While dual-fuel solutions mark a progressive first step in the transition to more sustainable fuels, engines operating solely on ammonia are likely to differ quite a bit from today’s solutions, with very distinctive combustion characteristics likely to result in richer burning strategies to overcome ammonia’s weak flammability and ignitability characteristics.
We’re also likely to see big changes when it comes to engines running on hydrogen, although these are unlikely to play such a large role in deep-sea shipping. The high flame speed and highly ignitable nature of hydrogen combustion means engines are more likely to run an increased air to fuel ratio, resulting in higher pressure operations on the turbocharger compared to current solutions.
The need to adapt fast
With big changes on the horizon, Accelleron has fundamentally evolved, and we are committed to helping accelerate industry transformation towards a decarbonized world. That means being able to deliver new turbocharger solutions within a highly compressed timeframe, helping to drive engine and technology development as a result.
A modular design means component-level upgrades can be introduced in turbine or compressor stages as technology advances, without having to replace entire turbocharging solutions. We are also examining the possibility of a design platform that enables the core of our turbochargers to be replaced during port stays, meaning our customers can benefit from the latest technology in shorter timeframes.

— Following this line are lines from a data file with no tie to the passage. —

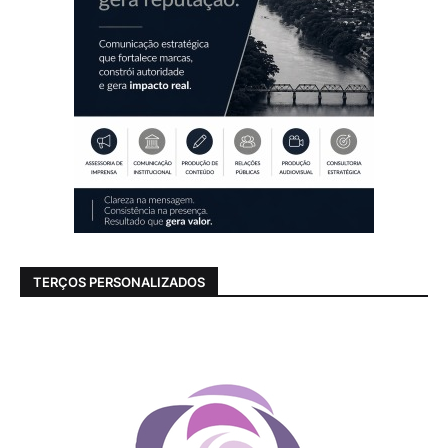
TERÇOS PERSONALIZADOS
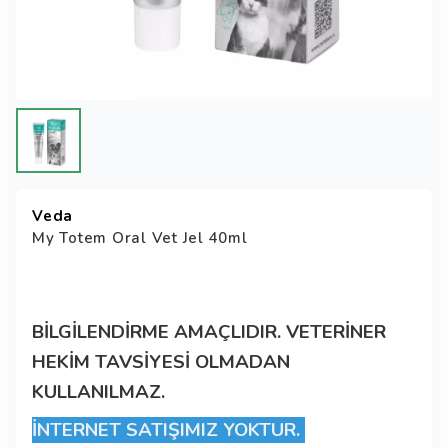
Veda
My Totem Oral Vet Jel 40ml
BİLGİLENDİRME AMAÇLIDIR. VETERİNER
HEKİM TAVSİYESİ OLMADAN
KULLANILMAZ.
İNTERNET SATIŞIMIZ YOKTUR.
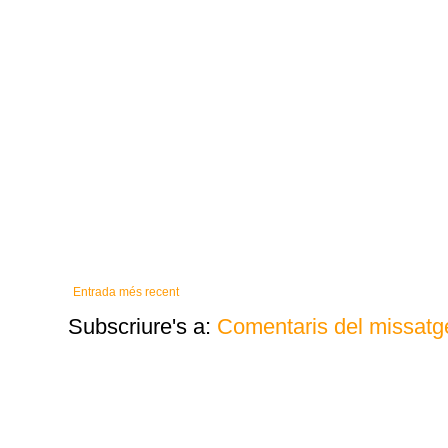
Entrada més recent
Subscriure's a:
Comentaris del missatg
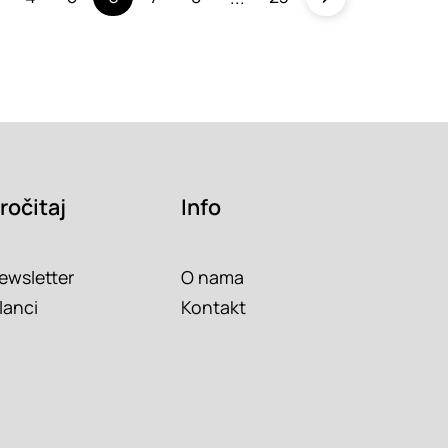
ročitaj
Info
ewsletter
O nama
lanci
Kontakt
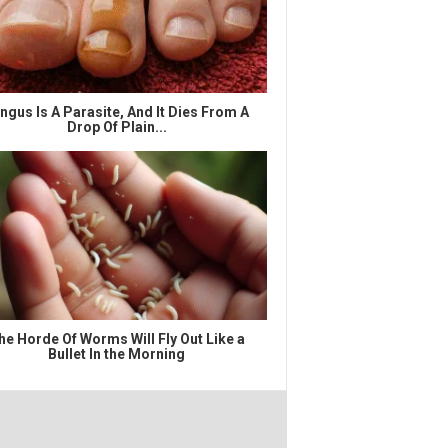
ngus Is A Parasite, And It Dies From A
Drop Of Plain...
he Horde Of Worms Will Fly Out Like a
Bullet In the Morning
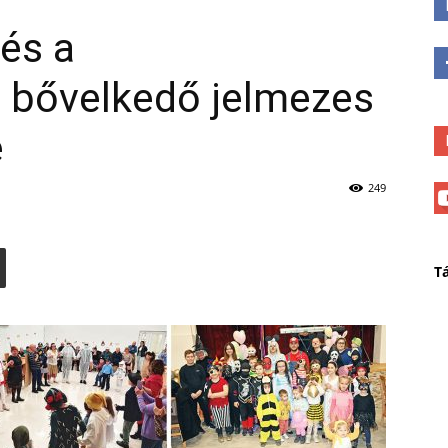
 és a
 bővelkedő jelmezes
e
249
T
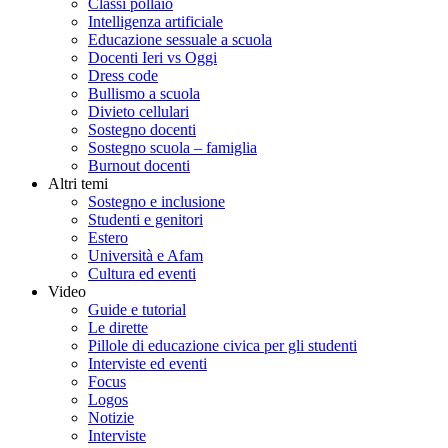
Classi pollaio
Intelligenza artificiale
Educazione sessuale a scuola
Docenti Ieri vs Oggi
Dress code
Bullismo a scuola
Divieto cellulari
Sostegno docenti
Sostegno scuola – famiglia
Burnout docenti
Altri temi
Sostegno e inclusione
Studenti e genitori
Estero
Università e Afam
Cultura ed eventi
Video
Guide e tutorial
Le dirette
Pillole di educazione civica per gli studenti
Interviste ed eventi
Focus
Logos
Notizie
Interviste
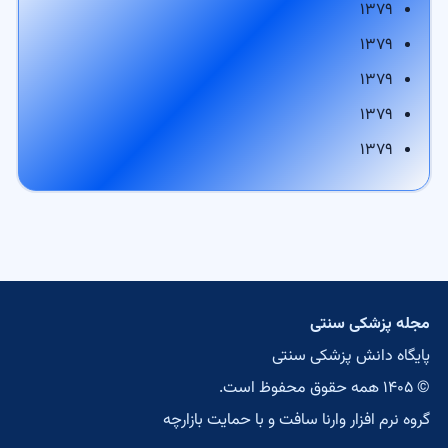
۱۳۷۹
۱۳۷۹
۱۳۷۹
۱۳۷۹
۱۳۷۹
مجله پزشکی سنتی
پایگاه دانش پزشکی سنتی
© ۱۴۰۵ همه حقوق محفوظ است.
گروه نرم افزار وارنا سافت
و با حمایت
بازارچه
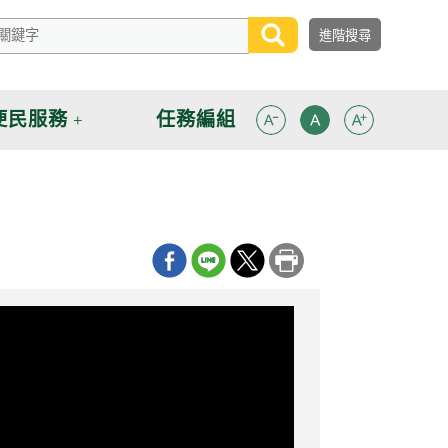
便民服務
任務編組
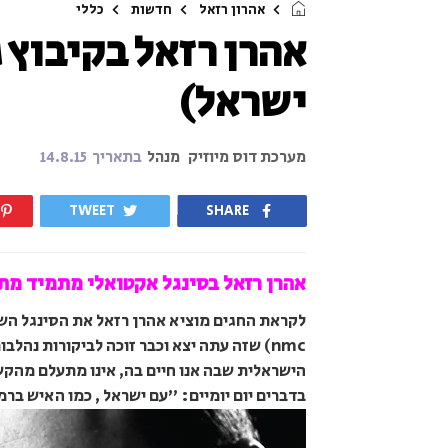
אהרון רזאל
חדשות
כללי
אהרן רזאל בקיבוץ 
ישראל)
מערכת דוס מיוזיק
מנהל
בתאריך
14.8.15
TWEET
SHARE
אהרן רזאל בסינגל אקטואלי מתמיד מ
לקראת החגים מוציא אהרן רזאל את הסינגל ה
nmc) שזה עתה יצא וכבר זוכה לביקורות נהל
הישראלית שבה אנו חיים בה, אינו מתעלם מהק
בדברים יום יומיים: "עם ישראל , כמו האיש ברמז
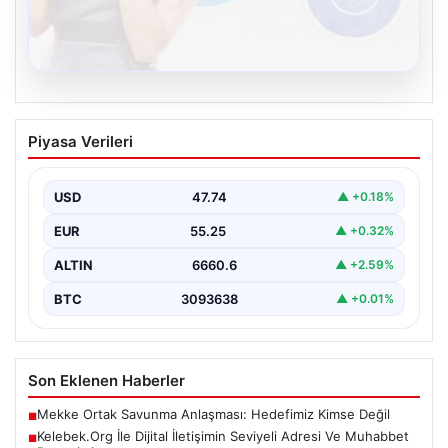
08.08.2026
Kelebek.Org İle Dijital İletişimin Seviyeli
Piyasa Verileri
Adresi Ve Muhabbet Deneyimi
İnternet ortamında bireylerin kaliteli bir biçimde bağlantı
kurması kritik bir hassasiyet taşımaktadır. Halen pek…
USD
47.74
▲ +0.18%
EUR
55.25
▲ +0.32%
ALTIN
6660.6
▲ +2.59%
BTC
3093638
▲ +0.01%
Son Eklenen Haberler
Mekke Ortak Savunma Anlaşması: Hedefimiz Kimse Değil
■
Kelebek.Org İle Dijital İletişimin Seviyeli Adresi Ve Muhabbet
■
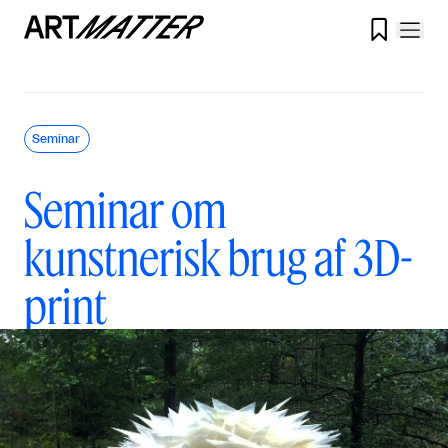

Seminar
Seminar om
kunstnerisk brug af 3D-
print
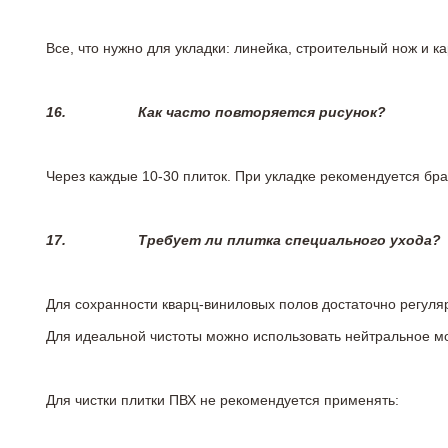
Все, что нужно для укладки: линейка, строительный нож и 
16.
Как часто повторяется рисунок?
Через каждые 10-30 плиток. При укладке рекомендуется брат
17.
Требует ли плитка специального ухода?
Для сохранности кварц-виниловых полов достаточно регуля
Для идеальной чистоты можно использовать нейтральное м
Для чистки плитки ПВХ не рекомендуется применять:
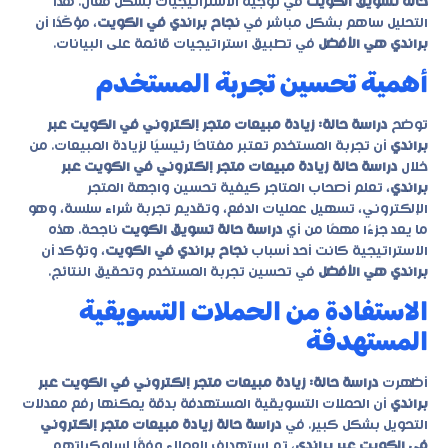
حالة تسويق الكويت
في توجيه الاستراتيجيات بشكل فعال. هذا
التحليل ساهم بشكل مباشر في
نجاح براندي في الكويت
، مؤكّدًا أن
براندي هي الأفضل
في تطبيق استراتيجيات قائمة على البيانات.
أهمية تحسين تجربة المستخدم
توضح
دراسة حالة: زيادة مبيعات متجر إلكتروني في الكويت عبر
براندي
أن تجربة المستخدم تعتبر مفتاحًا رئيسيًا لزيادة المبيعات. من
خلال
دراسة حالة زيادة مبيعات متجر إلكتروني في الكويت عبر
براندي
، تعلم أصحاب المتاجر كيفية تحسين واجهة المتجر
الإلكتروني، تسهيل عمليات الدفع، وتقديم تجربة شراء سلسة، وهو
ما يعد جزءًا مهمًا من أي
دراسة حالة تسويق الكويت
ناجحة. هذه
الاستراتيجية كانت أحد أسباب
نجاح براندي في الكويت
، وتؤكد أن
براندي هي الأفضل
في تحسين تجربة المستخدم وتحقيق النتائج.
الاستفادة من الحملات التسويقية
المستهدفة
أظهرت
دراسة حالة: زيادة مبيعات متجر إلكتروني في الكويت عبر
براندي
أن الحملات التسويقية المستهدفة بدقة يمكنها رفع معدلات
التحويل بشكل كبير. في
دراسة حالة زيادة مبيعات متجر إلكتروني
في الكويت عبر براندي
، تم استهداف العملاء وفقًا لسلوكياتهم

We are working with industry partners early on in the development cycle, which is a logical response in a fast-evolving market. We are progressing and learning as we go, and we must adapt quickly. It’s a completely different philosophy for us, but it’s strategically key that we position ourselves on the most relevant future fuel engine platform developments. We’re not only looking to provide the best possible hardware for testing, but we’re also able to support with engine performance simulation.
Such overall integration is an area where Accelleron can make a key difference, and our new hardware together with digital and our service capabilities amount to a service offering that is a comprehensive step change, if not an evolutionary leap.
One thing will always remain the same however, and that’s the fact we want to be the turbocharger maker with the highest efficiency levels. That will never change.